Celia and her family

In a unique moment in history where the world is encouraging efforts to practice social distancing and reduce the spread of Covid-19 to protect one another from a dangerous pandemic, immigration and customs enforcement (ICE) continues daily operations, terrorizing communities and potentially risking the spread of the virus to a vulnerable population less likely to seek out medical care for fear of being handed over to immigration authorities. Although ICE alleges it has decreased the number of arrests made and is only focusing on apprehending individuals who pose a threat to the public, people like Celia Torres, a mother of four U.S.-citizen children must still comply with in-person ICE check-ins and face potential arrest and subsequent deportation.

Last month Celia attended a check-in at the USCIS Santa Ana, CA. field office. Community members, grassroots organizations like Resilience OC, California Immigrant Youth Justice Alliance, the National Day Laborer Organizing Network, and congressman Lou Correa, rallied in support of Celia, a woman who has been fighting for her right to stay in the United States for over 10 years. Celia is frustrated with both the immigration and criminal justice systems: “the police, they write-up their reports whichever way is more convenient for them. They paint me as a bad mother, but if I was a bad mother, I wouldn’t be fighting so hard to stay in this country, I wouldn’t be fighting for my children’s right to a better life, if I was a bad mother, I would have left a long time ago.”

Celia came in contact with law enforcement over a decade ago when she stepped inside a phone company to pay an overdue bill and ensure the services were not terminated. She left her twin infant daughters in the car for a moment, just enough time for a passerby to see the children unattended and call the police. As a result, Celia was arrested, released on bail, and then immediately apprehended by ICE and incarcerated in immigration detention, thus beginning her long battle for her freedom.

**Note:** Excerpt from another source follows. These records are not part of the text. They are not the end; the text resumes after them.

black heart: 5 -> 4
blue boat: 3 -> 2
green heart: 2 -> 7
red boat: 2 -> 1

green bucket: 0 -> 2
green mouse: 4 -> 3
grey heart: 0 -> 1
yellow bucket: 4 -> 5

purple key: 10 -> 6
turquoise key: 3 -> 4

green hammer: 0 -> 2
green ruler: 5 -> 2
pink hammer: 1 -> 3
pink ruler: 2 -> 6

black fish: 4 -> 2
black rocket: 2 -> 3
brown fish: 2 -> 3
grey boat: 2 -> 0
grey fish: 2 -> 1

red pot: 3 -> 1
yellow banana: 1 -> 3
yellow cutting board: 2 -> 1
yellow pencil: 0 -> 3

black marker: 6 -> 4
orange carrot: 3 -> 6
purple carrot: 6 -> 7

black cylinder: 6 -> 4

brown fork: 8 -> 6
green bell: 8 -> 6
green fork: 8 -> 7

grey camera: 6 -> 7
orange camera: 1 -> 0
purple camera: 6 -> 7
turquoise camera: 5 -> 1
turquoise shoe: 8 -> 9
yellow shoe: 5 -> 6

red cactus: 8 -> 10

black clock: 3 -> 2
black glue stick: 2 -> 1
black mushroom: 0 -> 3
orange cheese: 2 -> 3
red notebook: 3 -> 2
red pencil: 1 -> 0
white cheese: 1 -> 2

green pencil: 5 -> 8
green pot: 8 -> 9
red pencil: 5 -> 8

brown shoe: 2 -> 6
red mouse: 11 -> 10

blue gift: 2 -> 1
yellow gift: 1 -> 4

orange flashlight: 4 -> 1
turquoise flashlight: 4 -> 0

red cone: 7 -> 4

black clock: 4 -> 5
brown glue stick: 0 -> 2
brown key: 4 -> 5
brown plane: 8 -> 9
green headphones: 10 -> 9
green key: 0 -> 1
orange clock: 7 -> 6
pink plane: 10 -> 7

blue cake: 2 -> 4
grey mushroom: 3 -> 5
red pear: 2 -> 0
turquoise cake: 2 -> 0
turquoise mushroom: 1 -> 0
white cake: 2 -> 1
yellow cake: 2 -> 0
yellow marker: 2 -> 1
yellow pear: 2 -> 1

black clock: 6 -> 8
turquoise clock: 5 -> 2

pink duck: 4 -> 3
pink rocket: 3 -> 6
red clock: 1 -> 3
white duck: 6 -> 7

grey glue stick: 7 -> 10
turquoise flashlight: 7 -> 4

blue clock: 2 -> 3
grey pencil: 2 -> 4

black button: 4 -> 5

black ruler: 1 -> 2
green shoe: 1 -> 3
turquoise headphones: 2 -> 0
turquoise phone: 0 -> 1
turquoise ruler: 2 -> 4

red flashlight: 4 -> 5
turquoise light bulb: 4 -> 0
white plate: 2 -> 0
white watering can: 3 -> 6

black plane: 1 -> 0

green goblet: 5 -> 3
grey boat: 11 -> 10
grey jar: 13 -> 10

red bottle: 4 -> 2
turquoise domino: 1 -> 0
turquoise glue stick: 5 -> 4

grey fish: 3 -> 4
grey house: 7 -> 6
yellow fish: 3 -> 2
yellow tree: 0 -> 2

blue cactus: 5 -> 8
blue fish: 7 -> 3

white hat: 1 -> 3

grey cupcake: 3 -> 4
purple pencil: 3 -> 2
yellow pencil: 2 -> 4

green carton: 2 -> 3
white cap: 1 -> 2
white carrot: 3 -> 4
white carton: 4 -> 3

Celia cautions the public against calling for police intervention before having all the facts: “I was not out shopping and having a good time. I was paying a bill. If the public were more conscious then that person should have asked and tried to ensure there was no adult around. I was being responsible trying to make sure my phone was not cut off, because that is what a responsible person does.”

Celia has also felt disappointed by the legal system. She explains that judges have not had consideration for the wellbeing of herself and her children when handling her case, arguing that a fair judge would have counted factors such as the time she already spent in jail, the fees she’s paid, and legal malpractice she has experienced as indicators that she’s already suffered enough. Citing that the punishment does not fit the crime, Celia explains: “When someone robs, they are imprisoned, serve time, and then let go. But my case has not been like that. My case goes on and on, I am not getting justice. They are making my life impossible.”

Over the years Celia has maintained multiple jobs to keep a roof over her children’s head and keep up with lawyer fees. She has never applied for government aid, other than medical, as a precautionary measure so as to not give the government a reason to indicate she is a burden to them. Unfortunately, due to court hearings, meetings with lawyers, and ICE check-ins, Celia recently lost her job; and now, her partner who is in the restaurant business has also been laid off as employers are cutting back on hours and personnel to prevent the spread of COVID-19.

Last week the American Civil Liberties Union sued ICE for the release of immigrants especially vulnerable to COVID-19 and just days ago the first immigrant in detention tested positive. Detainees live in close quarters to one another and detention facilities are notorious for not providing appropriate medical assistance under normal circumstances–we are not in normal circumstances.

We join the many organizations demanding the supervised release of all immigrants in detention and demand ICE execute its discretion to suspend all check-ins indefinitely. Celia proclaims: ICE is not abiding by the governor’s regulations around COVID-19 to shelter-in-place. They are breaking the law too by continuing to apprehend individuals. Celia must present herself with a USCIS officer at 9:00am on Tuesday March 31st at the field office in Santa Ana, CA. where once again she faces the possibility of being apprehended and deported. “This is a nightmare because you don’t know how it will end.” Despite feeling that the law is not on her side, Celia takes comfort in knowing she has her partner’s and her community’s support. The OC Rapid Response Network will be hosting a Drive and Honk for Celia Action and a Facebook and Instagram live press at 8:30 am conference where the community can tune in to #KeepCeliaFree!

Gabriela Gonzalez is a doctoral candidate in the department of Criminology, Law, and Society at the University of California, Irvine. Her research examines how laws, legal systems, and legal actors interact with one another to construct and reproduce the social exclusion of marginalized groups in society.   

Sandra De Anda is a community member who focuses her work and her writings on immigration, gentrification, and housing. Her writing has been featured in the late OC Weekly. 

Opinions expressed in community opinion pieces belong to the authors and not Voice of OC.